_Excerpted text_
Coral reefs have undergone drastic declines in recent years due to numerous types of environmental stresses, including nutrient overload, disease, overfishing, and (prominently) global climate change-induced bleaching (a whitening of the corals that often results in death). In this context, studying resilient species and, a fortiori, entire regions with populations of reef-building corals that can withstand, adapt, acclimatize to, or recover from these widespread bleaching events, is critically important. The study’s choice to focus on the Northern Red Sea system derives from this logic. Indeed, to the NOAA (National Oceanic and Atmospheric Administration) Coral Reef Watch’s surprise, the Northern Red Sea system did not endure a devastating episode of coral bleaching during the extremely hot summer of 2017, unlike many other coral reef systems across the world. This unexpected demonstration of resilience, which likely results from a tumultuous history of migration and adaptation to extreme changes in temperatures and salinity, offers an invaluable opportunity to study the natural defence mechanisms corals are capable of putting into place to survive fluctuating temperatures. In addition, the 2000 km latitudinal span of the Red Sea coral reefs, makes the region a natural laboratory for Climate change research. Along this gradient, the living conditions for the corals change dramatically, from 27°C summer surface water temperatures in the North, to 36°C in the South. “Effectively, along this warming gradient, one is moving into the future with regards to environmental conditions to which corals are exposed, the researcher explains. In other words, it’s a perfect laboratory for testing the impact of future oceans!”

The Northern Red Sea corals: super-resistant species and a perfect natural laboratory

Dr. Savary’s project will primarily focus on the comprehensive study of four major species of corals that live in the region, the choice of which was justified by the fact that their genome had already been sequenced. Indeed, the researcher’s investigation will concentrate on genes, how they respond to temperature variation, and which have evolved to better resist it. “My team and I will not only look at coral species but also at the algae that live in symbiosis with them in their tissues”, he explains. Indeed, coral bleaching results from the breakdown of the ‘symbiosis’ (a mutually beneficial relationship) between corals and microscopic algae of the Symbiodiniaceae family. The algae (which gives the coral its color), is highly sensitive to temperature variation and pollution. Under stress, it flees the coral, depriving it from its main source of nutrition, as well as its color (hence the whitening). More often than not, this separation results in coral mortality. “We started the sampling of corals and their symbiotic communities back in 2018. Our goal now is to test and see what molecular mechanisms make them special and what interactions are at play between the corals, the algae, and the numerous bacteria that also live in harmony with them. It’s a community, and we need to understand it as a whole”. To carry out his project, he will use an innovative and portable research instrument called the CBASS (Coral Bleaching Autonomous Stress System), which allows to determine empirical temperatures thresholds for bleaching.

_What this exercise asks_
[1] According to the text about Red Sea corals, how many major coral species will Dr. Savary's project primarily study, and why were they chosen?
[2] Say whether each statement agrees with the text about Red Sea corals, answering yes or no and quoting the deciding words: (a) The Northern Red Sea system suffered a devastating coral bleaching episode in the summer of 2017. (b) Summer surface water temperatures reach 36°C in the South of the Red Sea. (c) The team began sampling corals and their symbiotic communities in 2020.
[3] Write a continuation of the text about Red Sea corals, starting after its last sentence.

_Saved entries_
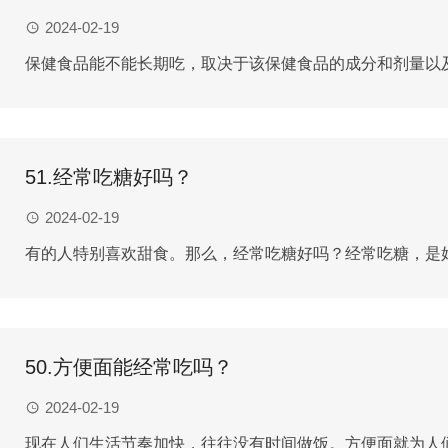
2024-02-19
保健食品能不能长期吃，取决于该保健食品的成分和剂量以及
51.经常吃糖好吗？
2024-02-19
有的人特别喜欢甜食。那么，经常吃糖好吗？经常吃糖，是好
50.方便面能经常吃吗？
2024-02-19
现在人们生活节奏加快，往往没有时间做饭。方便面就为人们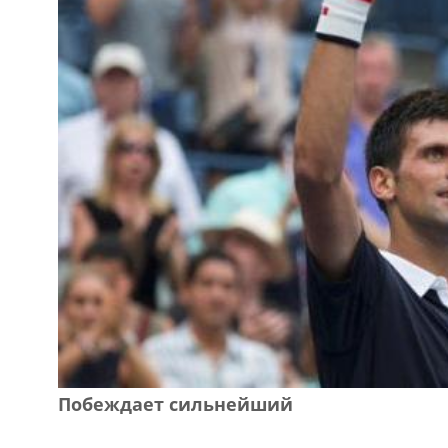
Побеждает сильнейший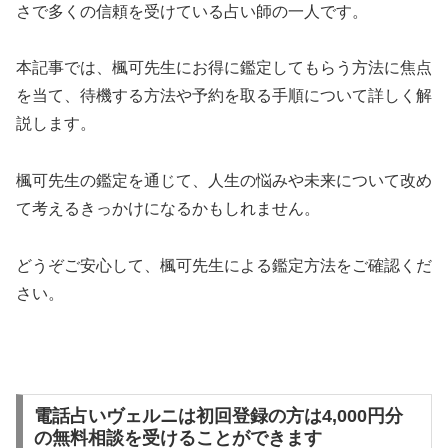
さで多くの信頼を受けている占い師の一人です。
本記事では、楓可先生にお得に鑑定してもらう方法に焦点
を当て、待機する方法や予約を取る手順について詳しく解
説します。
楓可先生の鑑定を通じて、人生の悩みや未来について改め
て考えるきっかけになるかもしれません。
どうぞご安心して、楓可先生による鑑定方法をご確認くだ
さい。
電話占いヴェルニは初回登録の方は4,000円分
の無料相談を受けることができます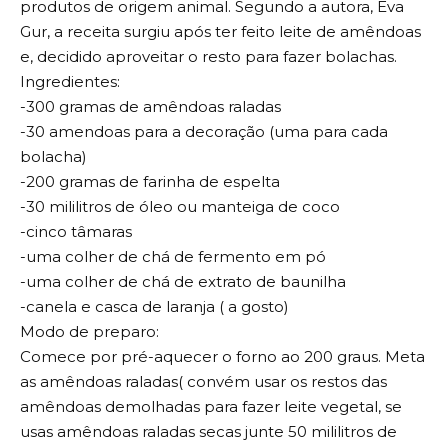
produtos de origem animal. Segundo a autora, Eva
Gur, a receita surgiu após ter feito leite de amêndoas
e, decidido aproveitar o resto para fazer bolachas.
Ingredientes:
-300 gramas de amêndoas raladas
-30 amendoas para a decoração (uma para cada
bolacha)
-200 gramas de farinha de espelta
-30 mililitros de óleo ou manteiga de coco
-cinco tâmaras
-uma colher de chá de fermento em pó
-uma colher de chá de extrato de baunilha
-canela e casca de laranja ( a gosto)
Modo de preparo:
Comece por pré-aquecer o forno ao 200 graus. Meta
as amêndoas raladas( convém usar os restos das
amêndoas demolhadas para fazer leite vegetal, se
usas amêndoas raladas secas junte 50 mililitros de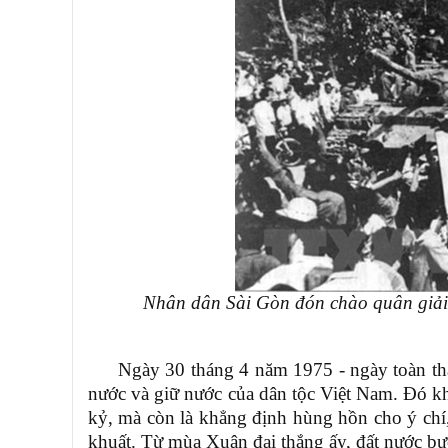
Nhân dân Sài Gòn đón chào quân giải
Ngày 30 tháng 4 năm 1975
-
ngày toàn th
nước và giữ nước của dân tộc Việt Nam. Đó kh
kỷ, mà còn là khẳng định hùng hồn cho ý chí,
khuất. Từ mùa Xuân đại thắng ấy, đất nước 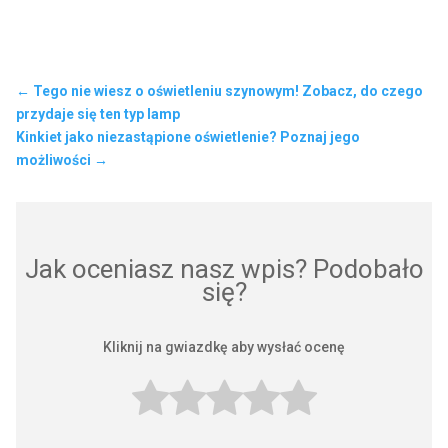
←
Tego nie wiesz o oświetleniu szynowym! Zobacz, do czego
przydaje się ten typ lamp
Kinkiet jako niezastąpione oświetlenie? Poznaj jego
możliwości
→
Jak oceniasz nasz wpis? Podobało
się?
Kliknij na gwiazdkę aby wysłać ocenę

_Answers by item number_
[1] Four, because their genome had already been sequenced.

[2]
(a) No: "the Northern Red Sea system did not endure a devastating episode of coral bleaching during the extremely hot summer of 2017"
(b) Yes: "from 27°C summer surface water temperatures in the North, to 36°C in the South"
(c) No: "We started the sampling of corals and their symbiotic communities back in 2018."

[3]
According to the most recent IPCC special report on the impacts of Global warming: At the end of this century, very few major coral reefs, and with them the enormous ecosystems they support, are expected to be alive and functioning. Not only is this potential gigantic loss in biodiversity catastrophic in itself, it would also have far-reaching economic implications for the 500 million people living in tropical countries that directly depend on the numerous services healthy corals provide (seafood, shore protection, and tourism). As Dr. Romain Savary points out: “The Red Sea system could very well offer our best hope for preserving large and well-functioning reefs for future generations, not only because it is likely to survive Global warming, but also because it offers an ideal natural laboratory to examine the multiple drivers for coral resilience, and to potentially uncover the molecular key to the survival of other coral reefs in the world”.